(Document structure recognition data)
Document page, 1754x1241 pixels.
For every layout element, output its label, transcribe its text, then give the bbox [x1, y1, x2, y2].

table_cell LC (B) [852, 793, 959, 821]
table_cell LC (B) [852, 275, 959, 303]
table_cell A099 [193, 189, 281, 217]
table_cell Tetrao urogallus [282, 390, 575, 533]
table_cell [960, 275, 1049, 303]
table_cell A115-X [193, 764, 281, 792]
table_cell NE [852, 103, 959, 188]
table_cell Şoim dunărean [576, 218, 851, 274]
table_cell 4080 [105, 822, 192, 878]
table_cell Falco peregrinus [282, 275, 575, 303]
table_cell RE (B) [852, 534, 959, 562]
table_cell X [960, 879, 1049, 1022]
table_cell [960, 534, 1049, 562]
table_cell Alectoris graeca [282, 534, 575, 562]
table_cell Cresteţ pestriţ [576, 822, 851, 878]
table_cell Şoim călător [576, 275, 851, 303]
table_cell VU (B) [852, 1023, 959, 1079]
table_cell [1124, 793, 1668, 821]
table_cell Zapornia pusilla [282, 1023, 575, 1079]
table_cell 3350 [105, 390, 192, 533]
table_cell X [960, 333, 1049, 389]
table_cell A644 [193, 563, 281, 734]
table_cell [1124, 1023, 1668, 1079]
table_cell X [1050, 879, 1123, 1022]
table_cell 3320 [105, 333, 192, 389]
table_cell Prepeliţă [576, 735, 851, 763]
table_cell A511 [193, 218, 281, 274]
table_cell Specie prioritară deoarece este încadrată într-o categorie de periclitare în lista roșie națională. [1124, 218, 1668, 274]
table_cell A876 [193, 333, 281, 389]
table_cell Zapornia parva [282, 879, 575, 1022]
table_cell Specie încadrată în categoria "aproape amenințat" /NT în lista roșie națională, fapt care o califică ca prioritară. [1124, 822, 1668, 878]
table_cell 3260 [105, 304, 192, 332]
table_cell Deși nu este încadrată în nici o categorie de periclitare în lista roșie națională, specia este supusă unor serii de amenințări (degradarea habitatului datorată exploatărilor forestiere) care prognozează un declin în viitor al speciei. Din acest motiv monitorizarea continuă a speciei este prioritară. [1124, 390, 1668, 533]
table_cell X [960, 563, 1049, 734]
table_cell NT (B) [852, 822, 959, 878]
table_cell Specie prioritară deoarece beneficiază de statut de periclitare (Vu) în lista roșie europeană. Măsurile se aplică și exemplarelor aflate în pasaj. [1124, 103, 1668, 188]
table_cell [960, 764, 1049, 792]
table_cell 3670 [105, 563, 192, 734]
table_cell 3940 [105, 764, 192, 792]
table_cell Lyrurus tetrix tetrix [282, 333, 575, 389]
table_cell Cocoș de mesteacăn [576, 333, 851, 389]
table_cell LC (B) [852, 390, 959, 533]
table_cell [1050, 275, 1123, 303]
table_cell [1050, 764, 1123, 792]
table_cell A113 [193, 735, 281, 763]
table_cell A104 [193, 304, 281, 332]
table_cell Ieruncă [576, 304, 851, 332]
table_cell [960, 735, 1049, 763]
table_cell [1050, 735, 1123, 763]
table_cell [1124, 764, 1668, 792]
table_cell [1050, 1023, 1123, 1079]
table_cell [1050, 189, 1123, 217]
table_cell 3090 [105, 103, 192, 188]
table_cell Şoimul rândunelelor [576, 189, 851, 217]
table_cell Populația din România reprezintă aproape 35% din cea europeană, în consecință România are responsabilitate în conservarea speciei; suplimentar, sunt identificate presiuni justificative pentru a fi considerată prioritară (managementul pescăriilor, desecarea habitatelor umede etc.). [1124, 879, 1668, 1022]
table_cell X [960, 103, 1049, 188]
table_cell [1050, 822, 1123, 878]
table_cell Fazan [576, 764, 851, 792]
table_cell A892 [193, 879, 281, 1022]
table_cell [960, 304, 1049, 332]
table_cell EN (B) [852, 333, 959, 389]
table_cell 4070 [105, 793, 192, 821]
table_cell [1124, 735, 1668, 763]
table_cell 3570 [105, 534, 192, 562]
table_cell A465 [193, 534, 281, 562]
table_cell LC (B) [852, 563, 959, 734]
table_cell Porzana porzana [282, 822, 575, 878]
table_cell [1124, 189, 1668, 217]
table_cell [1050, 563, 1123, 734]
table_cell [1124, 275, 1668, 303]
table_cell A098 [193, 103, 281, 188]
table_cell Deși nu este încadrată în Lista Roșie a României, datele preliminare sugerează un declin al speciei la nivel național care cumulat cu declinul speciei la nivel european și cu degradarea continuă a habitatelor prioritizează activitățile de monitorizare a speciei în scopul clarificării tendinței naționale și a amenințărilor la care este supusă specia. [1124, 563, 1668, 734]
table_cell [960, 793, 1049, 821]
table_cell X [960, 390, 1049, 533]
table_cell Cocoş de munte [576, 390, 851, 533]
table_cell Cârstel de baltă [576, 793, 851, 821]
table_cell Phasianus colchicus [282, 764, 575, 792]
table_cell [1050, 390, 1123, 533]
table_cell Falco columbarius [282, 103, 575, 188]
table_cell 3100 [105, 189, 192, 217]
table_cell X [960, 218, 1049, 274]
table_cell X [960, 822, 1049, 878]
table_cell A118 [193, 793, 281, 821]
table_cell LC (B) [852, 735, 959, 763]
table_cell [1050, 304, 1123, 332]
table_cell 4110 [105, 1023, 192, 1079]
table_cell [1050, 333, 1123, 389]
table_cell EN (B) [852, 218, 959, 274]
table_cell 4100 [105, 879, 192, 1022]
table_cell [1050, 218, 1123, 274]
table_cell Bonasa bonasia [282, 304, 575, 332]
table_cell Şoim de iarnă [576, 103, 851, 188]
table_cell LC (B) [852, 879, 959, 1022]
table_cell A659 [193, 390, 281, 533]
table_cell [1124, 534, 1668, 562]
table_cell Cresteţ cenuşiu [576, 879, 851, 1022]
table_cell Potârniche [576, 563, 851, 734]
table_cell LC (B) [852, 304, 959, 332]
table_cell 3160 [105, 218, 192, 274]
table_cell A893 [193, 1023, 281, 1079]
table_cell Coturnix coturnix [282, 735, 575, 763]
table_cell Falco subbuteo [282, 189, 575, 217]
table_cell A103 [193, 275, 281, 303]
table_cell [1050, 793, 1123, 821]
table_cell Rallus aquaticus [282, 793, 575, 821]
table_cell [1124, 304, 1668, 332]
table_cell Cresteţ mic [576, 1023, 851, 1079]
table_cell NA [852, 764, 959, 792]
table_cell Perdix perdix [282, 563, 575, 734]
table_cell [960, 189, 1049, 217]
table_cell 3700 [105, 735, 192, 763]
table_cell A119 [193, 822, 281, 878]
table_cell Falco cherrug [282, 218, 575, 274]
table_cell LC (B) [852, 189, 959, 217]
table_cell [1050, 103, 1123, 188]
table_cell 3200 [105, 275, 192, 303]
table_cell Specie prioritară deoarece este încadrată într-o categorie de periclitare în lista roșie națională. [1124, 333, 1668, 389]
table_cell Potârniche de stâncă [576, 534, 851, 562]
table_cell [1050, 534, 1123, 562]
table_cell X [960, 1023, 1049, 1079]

HOW TO COMPLETE THIS TASK:
All records shown above are to be output exactly.

ANSWER TO THE EXERCISE:
Document page, 1754x1241 pixels.
For every layout element, output its label, transcribe its text, then give the bbox [x1, y1, x2, y2].

table_cell LC (B) [852, 793, 959, 821]
table_cell LC (B) [852, 275, 959, 303]
table_cell A099 [193, 189, 281, 217]
table_cell Tetrao urogallus [282, 390, 575, 533]
table_cell [960, 275, 1049, 303]
table_cell A115-X [193, 764, 281, 792]
table_cell NE [852, 103, 959, 188]
table_cell Şoim dunărean [576, 218, 851, 274]
table_cell 4080 [105, 822, 192, 878]
table_cell Falco peregrinus [282, 275, 575, 303]
table_cell RE (B) [852, 534, 959, 562]
table_cell X [960, 879, 1049, 1022]
table_cell [960, 534, 1049, 562]
table_cell Alectoris graeca [282, 534, 575, 562]
table_cell Cresteţ pestriţ [576, 822, 851, 878]
table_cell Şoim călător [576, 275, 851, 303]
table_cell VU (B) [852, 1023, 959, 1079]
table_cell [1124, 793, 1668, 821]
table_cell Zapornia pusilla [282, 1023, 575, 1079]
table_cell 3350 [105, 390, 192, 533]
table_cell X [960, 333, 1049, 389]
table_cell A644 [193, 563, 281, 734]
table_cell [1124, 1023, 1668, 1079]
table_cell X [1050, 879, 1123, 1022]
table_cell 3320 [105, 333, 192, 389]
table_cell Prepeliţă [576, 735, 851, 763]
table_cell A511 [193, 218, 281, 274]
table_cell Specie prioritară deoarece este încadrată într-o categorie de periclitare în lista roșie națională. [1124, 218, 1668, 274]
table_cell A876 [193, 333, 281, 389]
table_cell Zapornia parva [282, 879, 575, 1022]
table_cell Specie încadrată în categoria "aproape amenințat" /NT în lista roșie națională, fapt care o califică ca prioritară. [1124, 822, 1668, 878]
table_cell 3260 [105, 304, 192, 332]
table_cell Deși nu este încadrată în nici o categorie de periclitare în lista roșie națională, specia este supusă unor serii de amenințări (degradarea habitatului datorată exploatărilor forestiere) care prognozează un declin în viitor al speciei. Din acest motiv monitorizarea continuă a speciei este prioritară. [1124, 390, 1668, 533]
table_cell X [960, 563, 1049, 734]
table_cell NT (B) [852, 822, 959, 878]
table_cell Specie prioritară deoarece beneficiază de statut de periclitare (Vu) în lista roșie europeană. Măsurile se aplică și exemplarelor aflate în pasaj. [1124, 103, 1668, 188]
table_cell [960, 764, 1049, 792]
table_cell 3670 [105, 563, 192, 734]
table_cell 3940 [105, 764, 192, 792]
table_cell Lyrurus tetrix tetrix [282, 333, 575, 389]
table_cell Cocoș de mesteacăn [576, 333, 851, 389]
table_cell LC (B) [852, 390, 959, 533]
table_cell [1050, 275, 1123, 303]
table_cell [1050, 764, 1123, 792]
table_cell A113 [193, 735, 281, 763]
table_cell A104 [193, 304, 281, 332]
table_cell Ieruncă [576, 304, 851, 332]
table_cell [960, 735, 1049, 763]
table_cell [1050, 735, 1123, 763]
table_cell [1124, 764, 1668, 792]
table_cell [1050, 1023, 1123, 1079]
table_cell [1050, 189, 1123, 217]
table_cell 3090 [105, 103, 192, 188]
table_cell Şoimul rândunelelor [576, 189, 851, 217]
table_cell Populația din România reprezintă aproape 35% din cea europeană, în consecință România are responsabilitate în conservarea speciei; suplimentar, sunt identificate presiuni justificative pentru a fi considerată prioritară (managementul pescăriilor, desecarea habitatelor umede etc.). [1124, 879, 1668, 1022]
table_cell X [960, 103, 1049, 188]
table_cell [1050, 822, 1123, 878]
table_cell Fazan [576, 764, 851, 792]
table_cell A892 [193, 879, 281, 1022]
table_cell [960, 304, 1049, 332]
table_cell EN (B) [852, 333, 959, 389]
table_cell 4070 [105, 793, 192, 821]
table_cell [1124, 735, 1668, 763]
table_cell 3570 [105, 534, 192, 562]
table_cell A465 [193, 534, 281, 562]
table_cell LC (B) [852, 563, 959, 734]
table_cell Porzana porzana [282, 822, 575, 878]
table_cell [1124, 189, 1668, 217]
table_cell [1050, 563, 1123, 734]
table_cell [1124, 275, 1668, 303]
table_cell A098 [193, 103, 281, 188]
table_cell Deși nu este încadrată în Lista Roșie a României, datele preliminare sugerează un declin al speciei la nivel național care cumulat cu declinul speciei la nivel european și cu degradarea continuă a habitatelor prioritizează activitățile de monitorizare a speciei în scopul clarificării tendinței naționale și a amenințărilor la care este supusă specia. [1124, 563, 1668, 734]
table_cell [960, 793, 1049, 821]
table_cell X [960, 390, 1049, 533]
table_cell Cocoş de munte [576, 390, 851, 533]
table_cell Cârstel de baltă [576, 793, 851, 821]
table_cell Phasianus colchicus [282, 764, 575, 792]
table_cell [1050, 390, 1123, 533]
table_cell Falco columbarius [282, 103, 575, 188]
table_cell 3100 [105, 189, 192, 217]
table_cell X [960, 218, 1049, 274]
table_cell X [960, 822, 1049, 878]
table_cell A118 [193, 793, 281, 821]
table_cell LC (B) [852, 735, 959, 763]
table_cell [1050, 304, 1123, 332]
table_cell 4110 [105, 1023, 192, 1079]
table_cell [1050, 333, 1123, 389]
table_cell EN (B) [852, 218, 959, 274]
table_cell 4100 [105, 879, 192, 1022]
table_cell [1050, 218, 1123, 274]
table_cell Bonasa bonasia [282, 304, 575, 332]
table_cell Şoim de iarnă [576, 103, 851, 188]
table_cell LC (B) [852, 879, 959, 1022]
table_cell A659 [193, 390, 281, 533]
table_cell [1124, 534, 1668, 562]
table_cell Cresteţ cenuşiu [576, 879, 851, 1022]
table_cell Potârniche [576, 563, 851, 734]
table_cell LC (B) [852, 304, 959, 332]
table_cell 3160 [105, 218, 192, 274]
table_cell A893 [193, 1023, 281, 1079]
table_cell Coturnix coturnix [282, 735, 575, 763]
table_cell Falco subbuteo [282, 189, 575, 217]
table_cell A103 [193, 275, 281, 303]
table_cell [1050, 793, 1123, 821]
table_cell Rallus aquaticus [282, 793, 575, 821]
table_cell [1124, 304, 1668, 332]
table_cell Cresteţ mic [576, 1023, 851, 1079]
table_cell NA [852, 764, 959, 792]
table_cell Perdix perdix [282, 563, 575, 734]
table_cell [960, 189, 1049, 217]
table_cell 3700 [105, 735, 192, 763]
table_cell A119 [193, 822, 281, 878]
table_cell Falco cherrug [282, 218, 575, 274]
table_cell LC (B) [852, 189, 959, 217]
table_cell [1050, 103, 1123, 188]
table_cell 3200 [105, 275, 192, 303]
table_cell Specie prioritară deoarece este încadrată într-o categorie de periclitare în lista roșie națională. [1124, 333, 1668, 389]
table_cell Potârniche de stâncă [576, 534, 851, 562]
table_cell [1050, 534, 1123, 562]
table_cell X [960, 1023, 1049, 1079]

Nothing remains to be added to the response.